There’s more than one way to skin a cat, as the saying goes. A less well known (but cat-friendlier) saying is that there is more than one way to get mercury out of the environment. Mercury, the silvery, liquid metal, is a problem child. It’s highly toxic, it lasts essentially forever, and it builds up in the environment, causing health effects and environmental damage.
You don’t see mercury thermometers and thermostats around as much as you once did, but small amounts of the toxic metal can still be found in a range of applications. Because mercury is so dangerous, it’s important to find every bit of it we can and collect it before it can cause damage.
|Mercury pellets from automotive switches.|
In older cars, many of the light, airbag and anti-lock brake switches contain a tiny pellet of mercury, so it makes sense to work with auto recyclers to collect those before the cars are cut up and turned into scrap.
Washington’s program pays recyclers $3 for light switches and $9 for ABS switches (which contain more mercury).
Does it work? Just look at the numbers:
- Since 2006, Ecology’s program has collected 234,500 switches
- Removing those switches has kept more than 500 pounds of mercury out of the environment
- In 2014, the program collected 1,518 ABS switches and 21,152 light switches, removing 50 pounds of mercury in the process.
What you can do
It hopefully goes without saying, but you should not pull the ABS switch out of your car just because it may contain mercury. As long as the mercury is contained in the switch, it’s very safe. Ecology’s collection program is aimed at preventing long-term environmental damage.

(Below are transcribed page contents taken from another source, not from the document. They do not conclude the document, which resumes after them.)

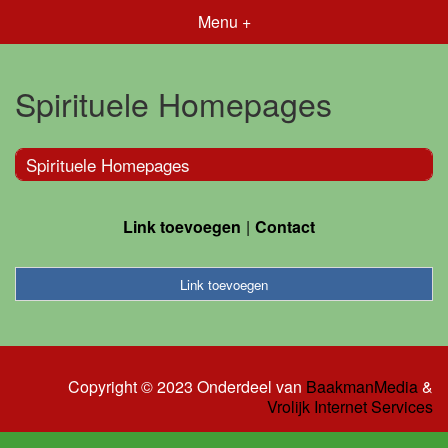
Menu +
Spirituele Homepages
Spirituele Homepages
Link toevoegen
Contact
Link toevoegen
Copyright © 2023 Onderdeel van
BaakmanMedia
&
Vrolijk Internet Services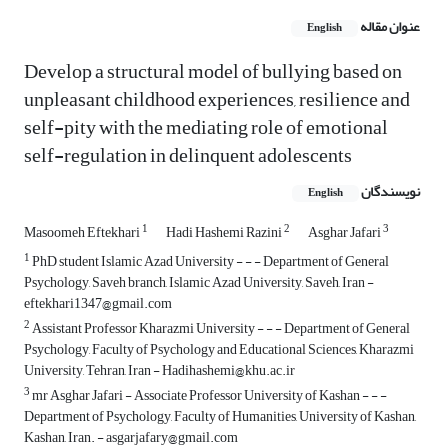
عنوان مقاله
English
Develop a structural model of bullying based on
unpleasant childhood experiences, resilience and
self-pity with the mediating role of emotional
self-regulation in delinquent adolescents
نویسندگان
English
1
2
3
Masoomeh Eftekhari
Hadi Hashemi Razini
Asghar Jafari
1
PhD student Islamic Azad University - - - Department of General
Psychology, Saveh branch, Islamic Azad University, Saveh, Iran -
eftekhari1347@gmail.com
2
Assistant Professor Kharazmi University - - - Department of General
Psychology, Faculty of Psychology and Educational Sciences, Kharazmi
University, Tehran, Iran - Hadihashemi@khu.ac.ir
3
mr Asghar Jafari - Associate Professor University of Kashan - - -
Department of Psychology, Faculty of Humanities, University of Kashan,
Kashan, Iran. - asgarjafary@gmail.com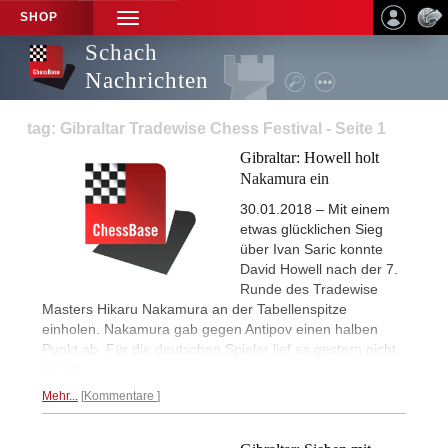
SHOP
TOGGLE
NAVIGATION
Schach
Nachrichten
tag: Gibraltar Tradewise Chess Festival - Seite 1
Gibraltar: Howell holt
Nakamura ein
30.01.2018 – Mit einem
etwas glücklichen Sieg
über Ivan Saric konnte
David Howell nach der 7.
Runde des Tradewise
Masters Hikaru Nakamura an der Tabellenspitze
einholen. Nakamura gab gegen Antipov einen halben
Punkt ab. Für die deutschen Spieler lief es gestern nicht
so toll
Mehr...
Kommentare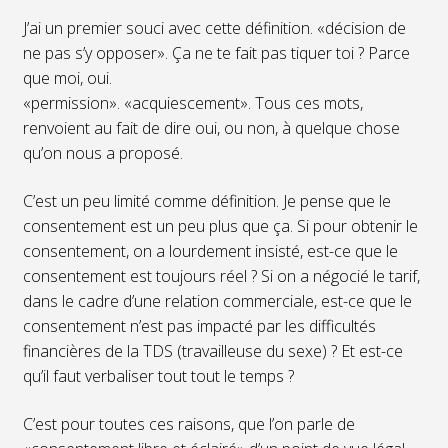
J’ai un premier souci avec cette définition. «décision de
ne pas s’y opposer». Ça ne te fait pas tiquer toi ? Parce
que moi, oui.
«permission». «acquiescement». Tous ces mots,
renvoient au fait de dire oui, ou non, à quelque chose
qu’on nous a proposé.
C’est un peu limité comme définition. Je pense que le
consentement est un peu plus que ça. Si pour obtenir le
consentement, on a lourdement insisté, est-ce que le
consentement est toujours réel ? Si on a négocié le tarif,
dans le cadre d’une relation commerciale, est-ce que le
consentement n’est pas impacté par les difficultés
financières de la TDS (travailleuse du sexe) ? Et est-ce
qu’il faut verbaliser tout tout le temps ?
C’est pour toutes ces raisons, que l’on parle de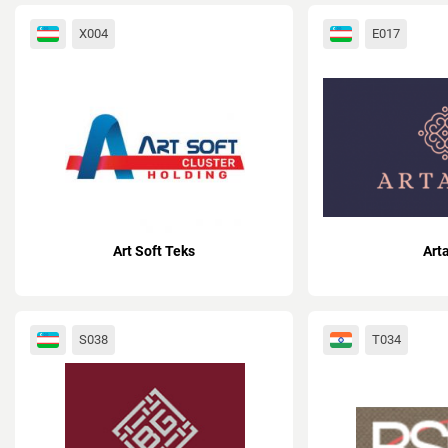
X004
E017
Art Soft Teks
Art
S038
T034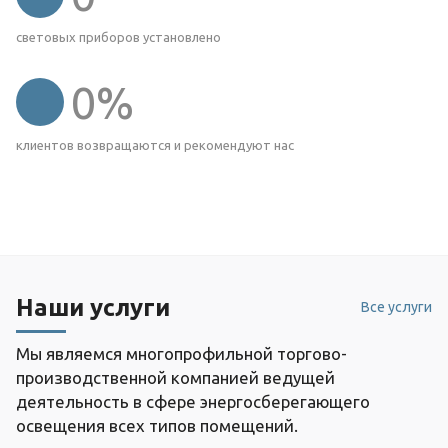
световых приборов установлено
0
%
клиентов возвращаются и рекомендуют нас
Наши услуги
Все услуги
Мы являемся многопрофильной торгово-
производственной компанией ведущей
деятельность в сфере энергосберегающего
освещения всех типов помещений.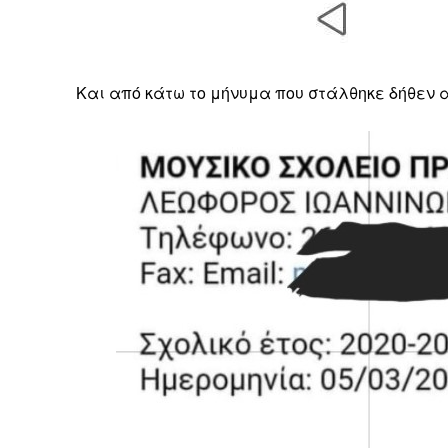
Και από κάτω το μήνυμα που στάλθηκε δήθεν α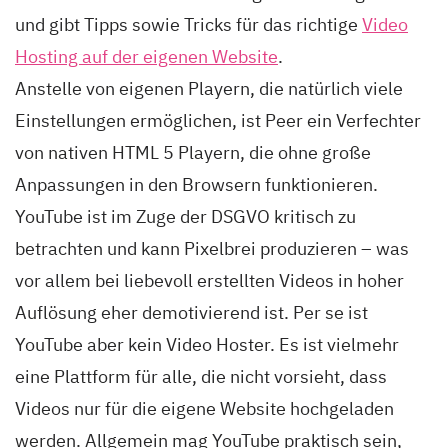
und gibt Tipps sowie Tricks für das richtige
Video
Hosting auf der eigenen Website
.
Anstelle von eigenen Playern, die natürlich viele
Einstellungen ermöglichen, ist Peer ein Verfechter
von nativen HTML 5 Playern, die ohne große
Anpassungen in den Browsern funktionieren.
YouTube ist im Zuge der DSGVO kritisch zu
betrachten und kann Pixelbrei produzieren – was
vor allem bei liebevoll erstellten Videos in hoher
Auflösung eher demotivierend ist. Per se ist
YouTube aber kein Video Hoster. Es ist vielmehr
eine Plattform für alle, die nicht vorsieht, dass
Videos nur für die eigene Website hochgeladen
werden. Allgemein mag YouTube praktisch sein,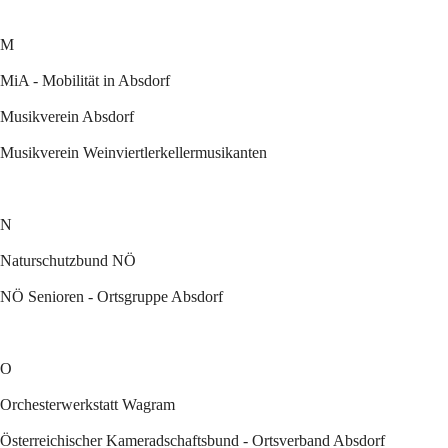
M
MiA - Mobilität in Absdorf
Musikverein Absdorf
Musikverein Weinviertlerkellermusikanten
N
Naturschutzbund NÖ
NÖ Senioren - Ortsgruppe Absdorf
O
Orchesterwerkstatt Wagram
Österreichischer Kameradschaftsbund - Ortsverband Absdorf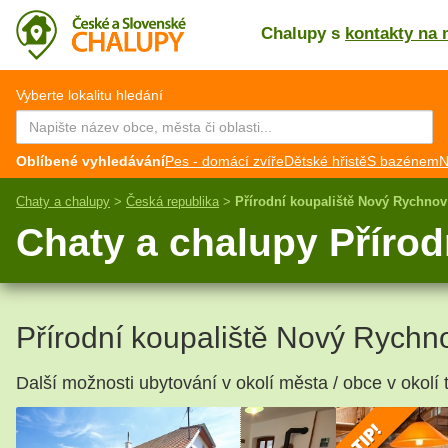
Chalupy s
kontakty na 
CZ
EN
Vyberte lokalitu hledání
Oblíbené vyhledávání
Pes - domácí zvíře
Dětské hřistě
S bazénem
N
Chaty a chalupy
>
Česká republika
>
Přírodní koupaliště Nový Rychnov
Chaty a chalupy Příro
Přírodní koupaliště Nový Rychn
Další možnosti ubytování v okolí města / obce v okolí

However, there are some items most of us have around our homes that also contain mercury: fluorescent light bulbs and electronics.
As long as your fluorescent light bulbs are working, they’re safe and you can leave them be. When they do burn out, though, make sure you take the bulbs to a recycling center.
In January, Washington launched the LightRecycle program, which accepts fluorescent bulbs at convenient locations around the state. So do your part to keep mercury out of the environment and recycle your fluorescents!
For electronics, Washington’s E-Cycle program accepts TVs, computers and other electronic items and ensures they are properly recycled. It’s free and it’s easy, with more than 400 drop-off locations around the state. Since 2009, the E-Cycle program has collected more than 250 million pounds of electronics.